Впредь во все дни земли сеяние и жатва, холод и зной, лето и зима, день и ночь не прекратятся»
Эйлис опустила голову мне на плечо и успокоилась. И я успокоился.
Затем Эван провёлся пальцами по кнопкам ноутбука, как по клавишам, и из двух больших колонок, поставленных специально по бокам, заиграл орган и запел хор. Отдельные моменты из «Страстей по Матфею» Баха, не самые страстные. И так хорошо мне стало. Я даже и не помню, когда мне было так хорошо, спокойно и одновременно свободно. Наверное, в детстве. В далёком детстве, когда гулял с бабушкой Гленной в Лотиане, и когда я тайком пробирался в конюшню к лошадкам. Я закрыл глаза и слушал, слушал, прекрасную музыку Баха, и казалось, что сердце Господа смилуется над нами, и дождь вот-вот прекратится. И плывёт наш бункер по штурмующим волнам, словно ковчег, и скоро, очень скоро мы причалим к тихому берегу. И вот голубка летит к нам со свежим масличным листиком в клюве…

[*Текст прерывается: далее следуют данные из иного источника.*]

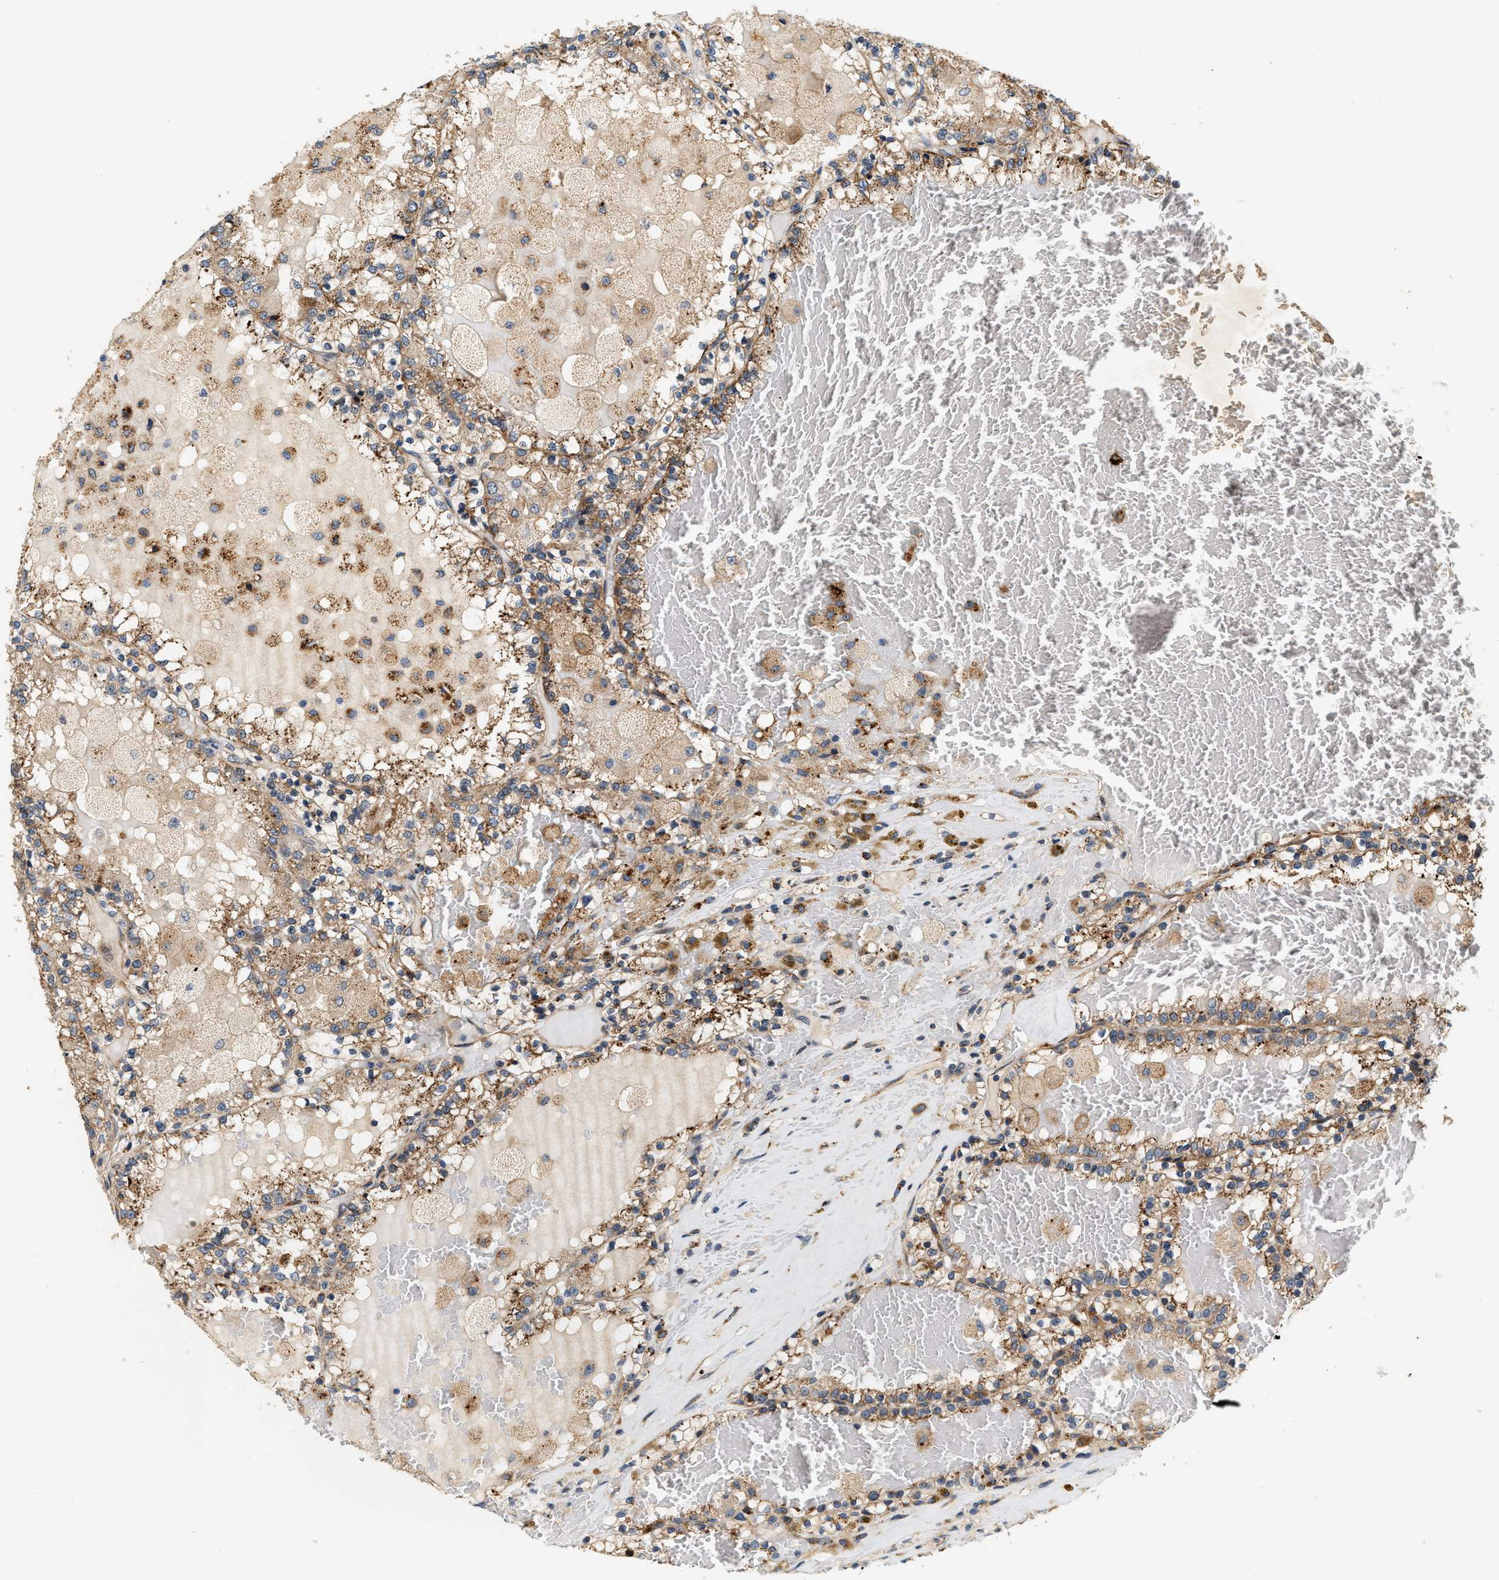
{"staining": {"intensity": "moderate", "quantity": ">75%", "location": "cytoplasmic/membranous"}, "tissue": "renal cancer", "cell_type": "Tumor cells", "image_type": "cancer", "snomed": [{"axis": "morphology", "description": "Adenocarcinoma, NOS"}, {"axis": "topography", "description": "Kidney"}], "caption": "The photomicrograph exhibits a brown stain indicating the presence of a protein in the cytoplasmic/membranous of tumor cells in renal adenocarcinoma. The staining was performed using DAB (3,3'-diaminobenzidine), with brown indicating positive protein expression. Nuclei are stained blue with hematoxylin.", "gene": "DUSP10", "patient": {"sex": "female", "age": 56}}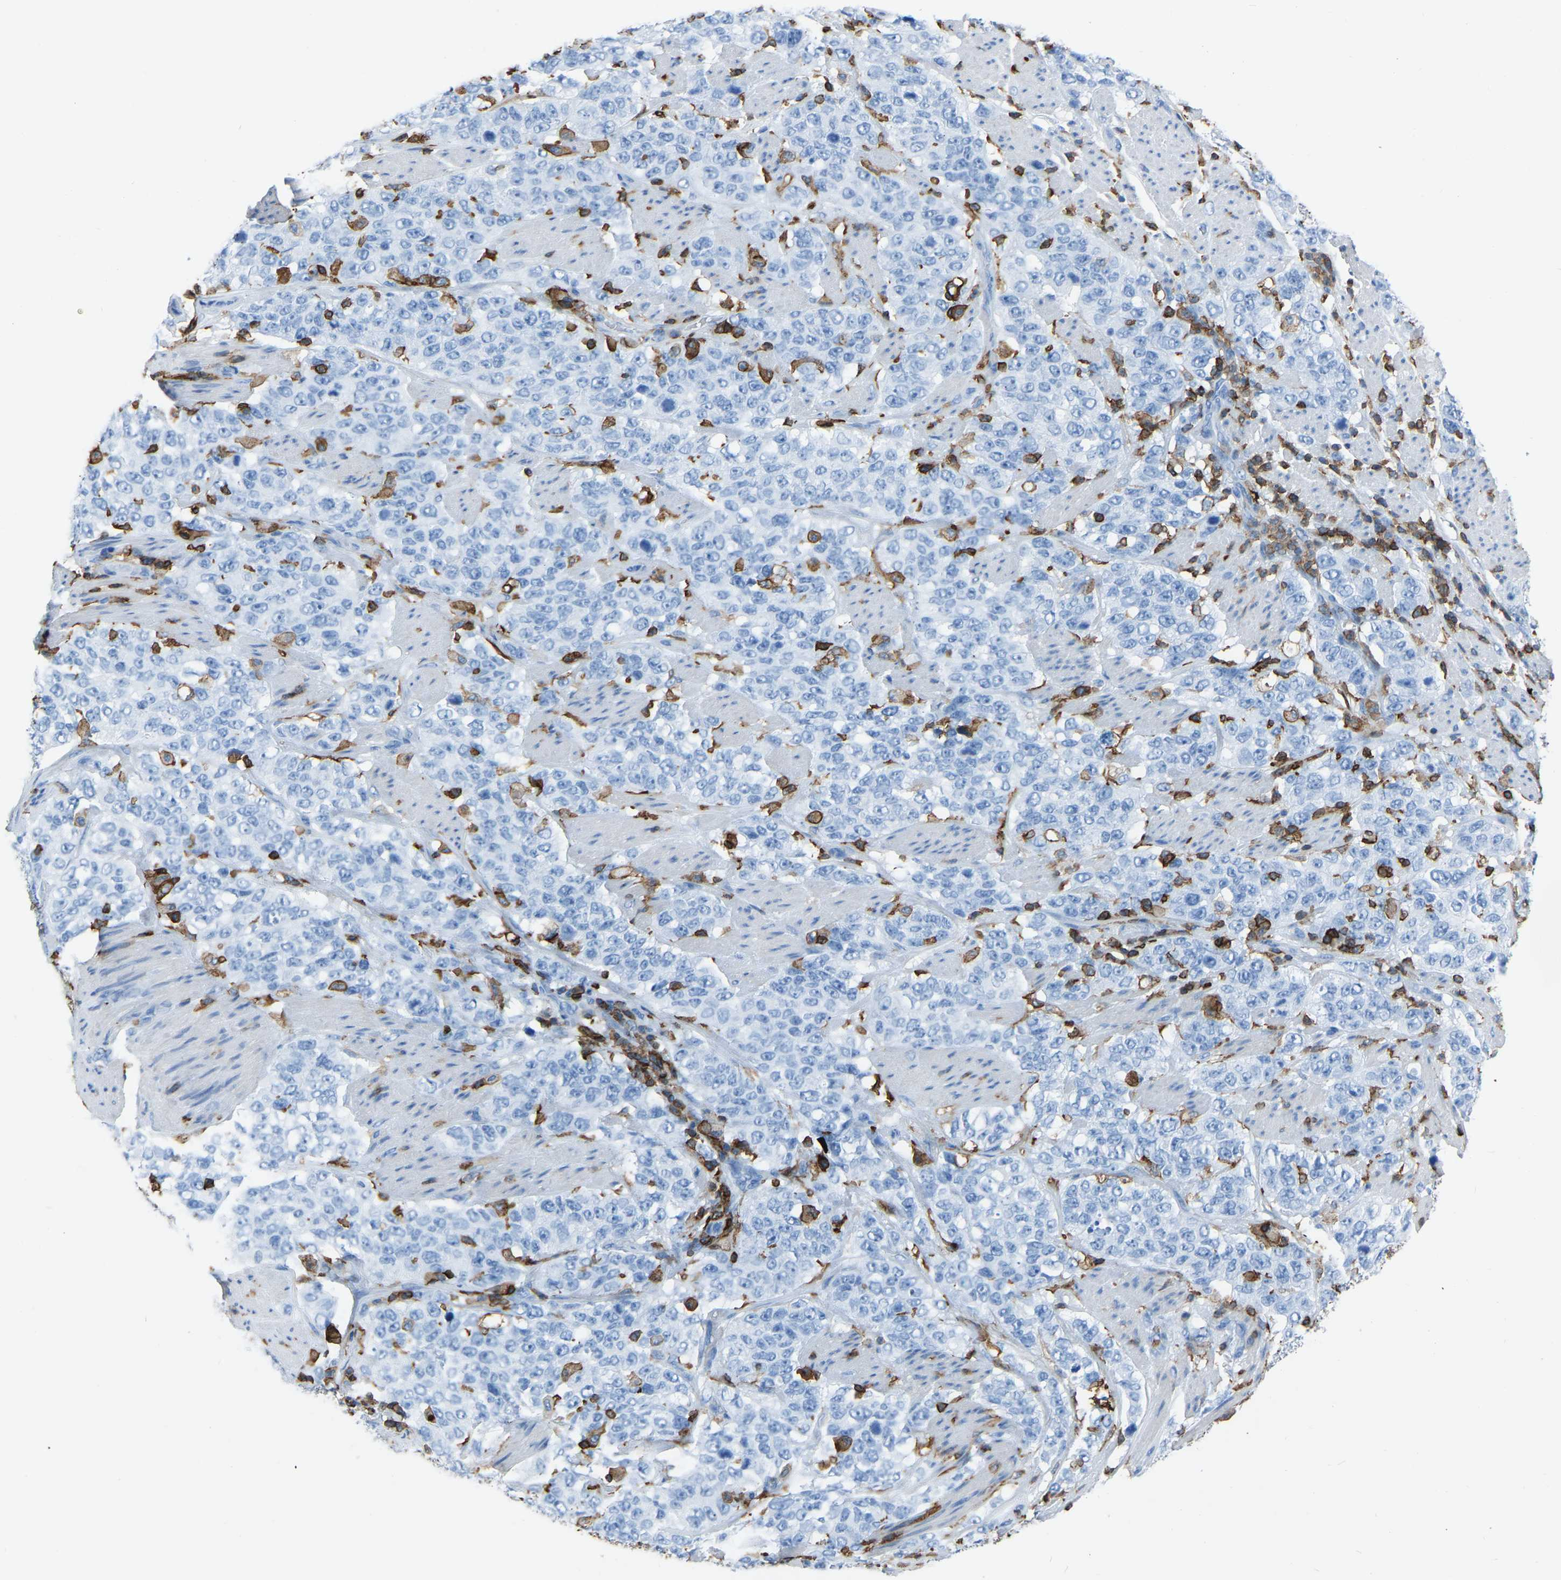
{"staining": {"intensity": "negative", "quantity": "none", "location": "none"}, "tissue": "stomach cancer", "cell_type": "Tumor cells", "image_type": "cancer", "snomed": [{"axis": "morphology", "description": "Adenocarcinoma, NOS"}, {"axis": "topography", "description": "Stomach"}], "caption": "Immunohistochemistry (IHC) photomicrograph of adenocarcinoma (stomach) stained for a protein (brown), which demonstrates no positivity in tumor cells.", "gene": "LSP1", "patient": {"sex": "male", "age": 48}}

После Баха было несколько фрагментов моцартовского «Реквиема». На «Dies Irae» Эйлис проснулась, и снова заплакала. Надо на будущее Эвану сказать, чтобы вся музыка была умиротворяющей. Потом мы встали, и Эван выдал каждому по листочку бумаги, на котором мелким шрифтом было напечатано несколько псалмов. Мы хором пропели их. Последний из псалмов, под номером пятьдесят, мы пропели несколько раз. Прости нас, Господи, прости нас! После музыки было то, что больше всего хотела Эйлис. Ради чего была наша служба. Эван причастил нас всех. Даже неверующий Кеннет причастился. И даже Акихиро, увидев, что все открывают рот для облатки, и запивают её вином, сделал тоже самое. Не причастили одного бедолагу Клайда, который, увидев, что все что-то едят без него, тихо и хрипло скульнул. Я ещё вдруг заметил про себя, что Эван и Гризель принимают символические тело и кровь Христовы, а я с Эйлис и детьми-настоящие плоть и кровь Христовы. А что принимают англикане? Мне стыдно, но я не помню отношения англикан к причастию. И ещё мне стыдно, что я так мало посещал церковь. Господи, если ты спасешь нас, обещаю, буду регулярно посещать храм твой святой, и молиться тебе регулярно обещаю.
После причастия ощущение, даже уверенность, что беды пройдут, дождь прекратится, и что всё будет хорошо.
Эван сделал Эйлис ещё один успокаивающий укол, после которого она погрузилась в сон. Я некоторое время сидел возле постели Эйлис, сжимая её кисть, и слушал её дыхание.
Вода пребывает. Дождь идёт. Связи нет. Пытались запустить маяк, но он, очевидно, сломан окончательно.
У меня приступы паники. Слава Богу, что алкоголя у нас более, чем достаточно. Буду продолжать писать о семье.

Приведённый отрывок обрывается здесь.